A recent poll revealed that “half of all Americans want to take the country back to the 1950s.” Hmmmm…do many Americans really want to return to the way things were in the 50s?
Imagine we were somehow transported back to the 1950s – much like Jimmy Stewart in “It’s a Wonderful Life.” Like Stewart, we’d find things very different from today.
There’d be no Internet – no email, no Facebook, no Yelp, no websites for anything from news to political groups to amusing cat videos, no blogs, no eBay, no online shopping, no Twitter or Tinder, etc.
We’d be much more disconnected from friends and the world, without smart phones or cell phones, iPads, laptops and other such devices at our fingertips. We’d get most of the news of the world – a day late, in many cases – from newspapers, radio or television. And the news on TV would only come from three media companies that dictated what we heard and saw: ABC, CBS and NBC. There would be no Fox News, MSNBC or CNN. News would travel more slowly and less graphically, with no satellite TV broadcasts from where news was breaking at that moment.
Some people might find such a slower, less connected time appealing. But they should keep in mind what also went with that period. If you had health problems – like heart disease, hypertension, depression, asthma, etc. – there were many fewer treatment options available and they were less likely to be effective. If you were diagnosed with cancer in the 1950s, your chance of surviving it was poor. And the risk of getting cancer was high back then due to the largely unchecked pollution and chemical use of the times, as well as the blissfully ignorant prevalence of cigarette smoking.
Plus, hanging over the entire world in the 1950s was the possibility of nuclear holocaust, of which people were continually reminded by things like public fallout shelters and “duck and cover” drills at school.
I wonder how many people would really want to give up everything we have today to go back to the 1950s. I doubt many would. Instead, what we have here is an idealized view of a “simpler time” – one in which, let’s face it, certain groups (like English-speaking white males) had much more power in society than they do today.
This year’s US Presidential race has stirred up many fears, angst and apocalyptic visions. One thing many don’t seem to recognize is that we went through something similar four years ago. As I noted then in my post “Keep the Change,” when you look at the big picture you can see a certain logic in what’s happening.
As I pointed out then, we have seen a great amount of change since the 1950s:
This change has altered societies around the world in myriad ways. But such change has not been welcomed by many – especially those whose identity and values were firmly rooted in the previously established cultures. This reflects a basic but rarely considered fact: change happens differently for a culture than it does for the society of which that culture is a part.
Ideally, cultures by their nature offer enduring, lasting values. In this way they satisfy the human need for meaning and stability. In the chaos and confusion of life, we need to have a dependable framework that gives meaning to what is happening around us.
By the same token, healthy societies are continually changing. This is a reflection of changes in demographics, as well as the growth of knowledge and awareness that are a part of a dynamic society. In this way, societies satisfy the human need for freedom and creativity.
However, there is a basic conflict inherent in this dichotomy: cultural values cannot long endure unchanged within an evolving and changing society. Just as pressures build over time along fault lines until there’s an earthquake, over time pressures build up between culture and society until conflict erupts.

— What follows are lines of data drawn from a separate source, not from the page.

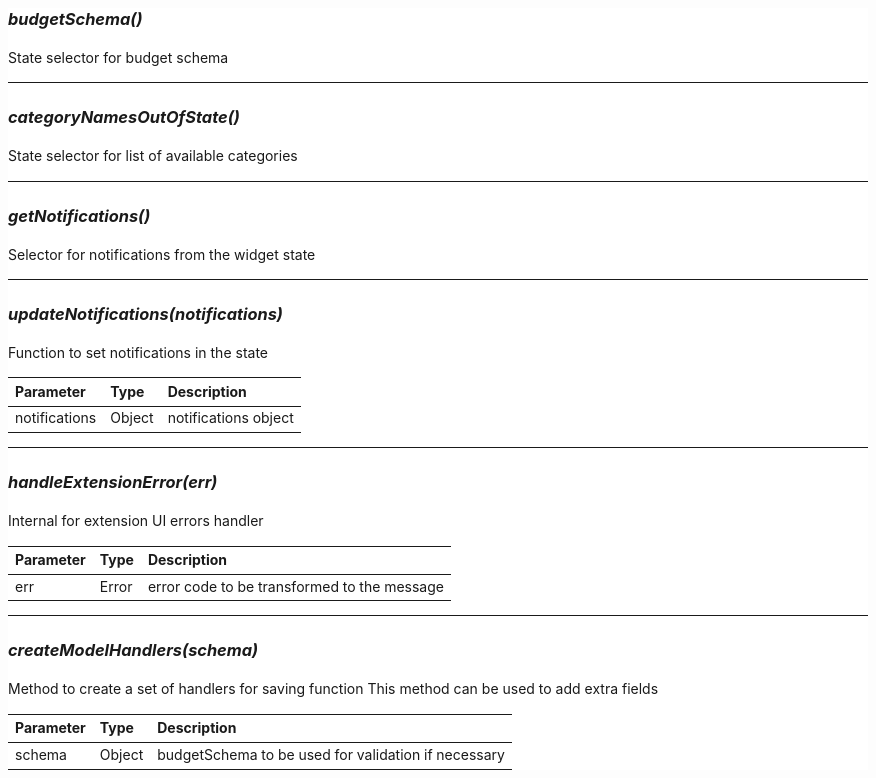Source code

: ### <a name="ext-bb-budget-ngbudgetSchema"></a>*budgetSchema()*

State selector for budget schema

---

### <a name="ext-bb-budget-ngcategoryNamesOutOfState"></a>*categoryNamesOutOfState()*

State selector for list of available categories

---

### <a name="ext-bb-budget-nggetNotifications"></a>*getNotifications()*

Selector for notifications from the widget state

---

### <a name="ext-bb-budget-ngupdateNotifications"></a>*updateNotifications(notifications)*

Function to set notifications in the state

| Parameter | Type | Description |
| :-- | :-- | :-- |
| notifications | Object | notifications object |

---

### <a name="ext-bb-budget-nghandleExtensionError"></a>*handleExtensionError(err)*

Internal for extension UI errors handler

| Parameter | Type | Description |
| :-- | :-- | :-- |
| err | Error | error code to be transformed to the message |

---

### <a name="ext-bb-budget-ngcreateModelHandlers"></a>*createModelHandlers(schema)*

Method to create a set of handlers for saving function
This method can be used to add extra fields

| Parameter | Type | Description |
| :-- | :-- | :-- |
| schema | Object | budgetSchema to be used for validation if necessary |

This is where we are now. The conflict we are seeing today is in large part a conflict between those who want to return to that “simpler time” of the 1950s, and those who were marginalized or oppressed by the culture and society of that time.
In a larger sense however, the conflict is not really between these two groups. That is because the social change we have been witnessing did not arise from that conflict. In reality, it arose from the technology that increasingly and pervasively has linked us together. As I wrote four years ago:
This change isn’t the result of an invasion by infidels or a conspiracy by shadowy elites. Instead it’s a product of modern technology, with its concomitant interlinking of humanity. As Walter Truett Anderson observed in his book “Reality Isn’t What It Used to Be”:
The collapse of belief we have been witnessing throughout the twentieth century comes with globalism. The postmodern condition is not an artistic movement or a cultural fad or an intellectual theory — although it produces all of those and is in some ways defined by them. It is what inevitably happens as people everywhere begin to see that there are many beliefs, many kinds of belief, many ways of believing. Postmodernism is globalism; it is the half-discovered shape of the one unity that transcends all our differences.
When you get down to it, the conflict the “back to the 50s” group has is really with society today – and the technology that has brought this society about. If they truly want to return to that simpler time, they will need to follow the lead of groups like the Amish and give up everything that did not already exist in the 1950s. As the Amish have demonstrated, that is certainly possible.
But truly returning to the 1950s would require them to give up two things I doubt most of this group are willing to sacrifice: all their modern technology, and an active role in contemporary society.
In the end, the “back to the 50s” group faces a stark choice: continue fighting against society as it is today – diverse, interconnected and interdependent – in a battle that will grow ever more futile as society leaves them further and further behind; or adapt and make their peace with this modern world.
In making that choice, they should consider something once said by Charles Darwin:
“It is not the strongest of the species that survive, nor the most intelligent, but the one most responsive to change.”